Recorded in Korundi-hall, Rovaniemi, on 13-14 April 2012
Reviews (1)

Review by Mark Werlin - October 8, 2020

The chamber music of Sunleif Rasmussen evokes the windswept landscape of his birthplace in the Faroese Islands, and draws on range of experiences in the wider territory of Nordic musical culture.

In our present era of immediate global interconnection and access to vast media resources, it can be difficult to imagine the experience of an aspiring musician raised without access to musical institutions. Rasmussen, born in 1961, did not hear a symphony orchestra perform live until he relocated to the Oslo region in the late 1970s. Some of that sense of the ‘newness’ can be heard in his compositions. The selection of chamber works included in this program spans 20 years of Rasmussen’s production, and provides a worthy addition to the superb recording of his prize-winning Symphony No. 1 on Rasmussen: Orchestral Works - Lintu.

“Motion/Emotion”, a suite of five short segments that opens the album, begins with dance-like sprung rhythms and permutations of the basic melodic statement traded between the lower- and higher-range winds of the Lapland Chamber Orchestra. Rasmussen‘s label “motion” conveys the movement of notes and themes through a linear progression; the label “emotion“ signals a turn inwards, a deepening development of the themes expressed through long-held French horn and bassoon low notes and descending flute, clarinet and oboe lines. The alternating movement between faster, staccato, and slower, legato passages sustains a balance between cerebral and emotive content throughout the work’s nearly twenty-minute length.

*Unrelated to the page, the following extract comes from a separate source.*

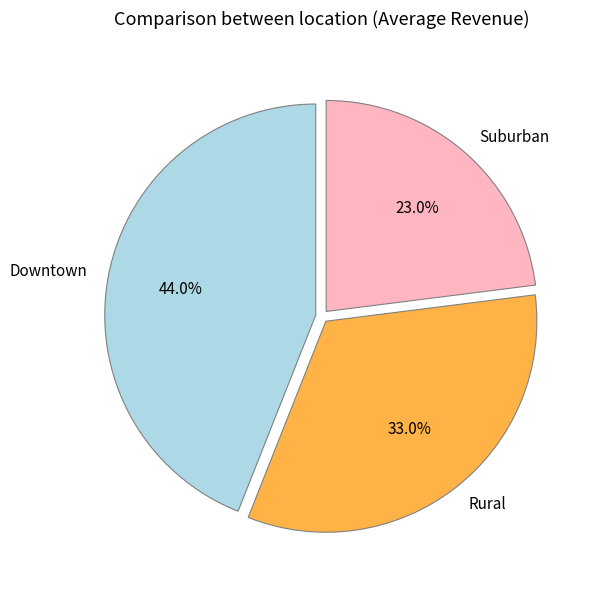

Does Downtown account for over 50% of the chart?

No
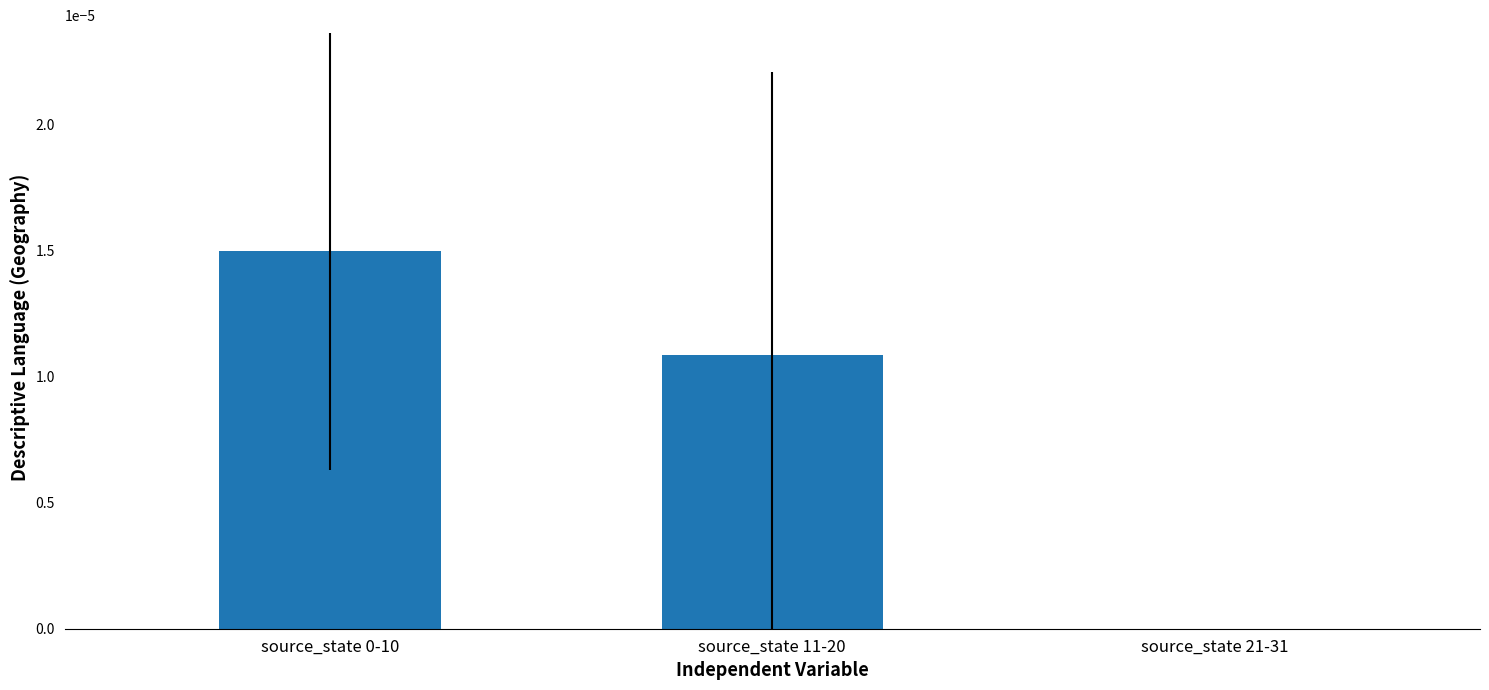

Is it true that the value at source_state 0-10 is 0.0?

True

“Four Gardens” opening movement marked furioso, for unaccompanied piano, suggests the solo improvisations of one of Rasmussen’s early musical inspirations, Keith Jarrett. There is a folk melody half-hidden in the furious onslaught of notes. Further melodies emerge and submerge in the surging espressivo ensemble movement, played by flute, oboe, clarinet, horn, bassoon, piano and strings. As a final furioso is transformed into an espressivo, it is as if dark clouds have parted and the gale winds subsided, allowing the distant sounds of church bells to be heard.

“Cantus Borealis” for wind quintet makes the impression of wind explicit through an instruction in the opening measures for the players to blow directly into their instruments; breath as the source of woodwind sound. In “Winter Pictures”, more evocation; the squall of sea birds, waves crashing against the rocks… The listener’s imagination is drawn into these programmatic sound images, yet the music stands on its own melodic merits. Rasmussen is a masterful orchestrator and tone colorist; he hears into the instruments, encouraging the musicians to focus as much on tone production as on note realization.

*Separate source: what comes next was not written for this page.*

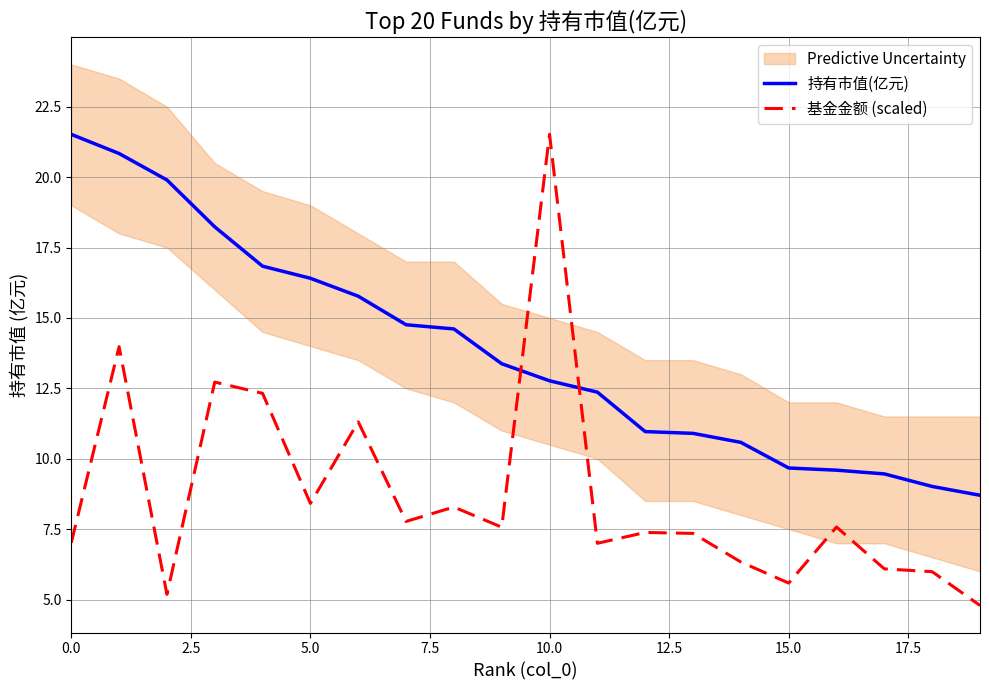

True or false: 持有市值(亿元) and 基金金额 (scaled) cross at least once.

True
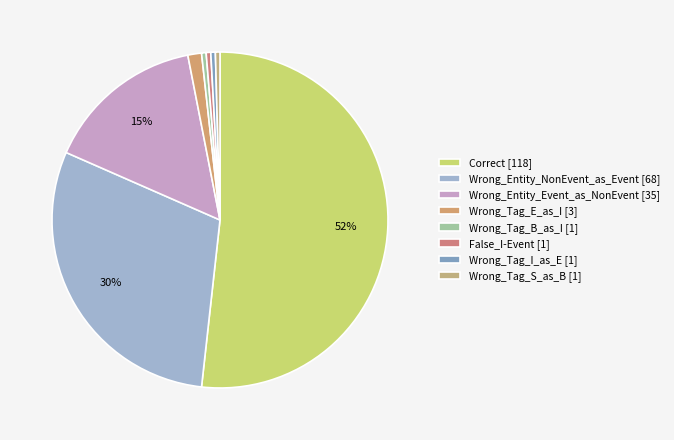

Which category has the smallest portion of the pie?

Wrong_Tag_B_as_I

The three duo pieces, “Andalag” 1, 3, and 11, transmute regional folk melodies into mathematically precise essays; the intersecting ascending and descending lines that resolve into unison restatements. The word itself is a portmanteau conveying the meanings of breath and spirit (‘anda’), layer and melody (‘lag’). In many languages, ‘spirit’ or ‘life’ is the ur-meaning for ‘breath’. In the music of Sunleif Rasmussen, this equivalence has been given musical form.

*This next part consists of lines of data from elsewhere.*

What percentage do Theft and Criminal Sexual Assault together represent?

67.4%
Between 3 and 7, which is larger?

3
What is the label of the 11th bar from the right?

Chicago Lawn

Dacapo Records’ chief engineer Preben Iwan recorded the Lapland Chamber Orchestra members in DXD resolution with a complement of DPA and Neumann microphones, in Korundi-hall, Rovaniemi, Finland. A notable example of contemporary architecture that expanded and repurposed an old transit depot, the culture hall is home to the ensemble and a space for visual art exhibitions. A description from the hall’s website:

"The concert hall was conceptualised as a minimalist “music box” – the low number of seats (340) enabled the entirely rectangular shape, the acoustic properties of which have been fine-tuned with wall and ceiling materials and textures as well as glass sound reflection sheets. The warm-toned space divided by panels and battens is reminiscent of the interior of an aged string instrument."

The perfect space for a chamber ensemble recording of new music that has travelled a long distance from tradition, to conception, to realization.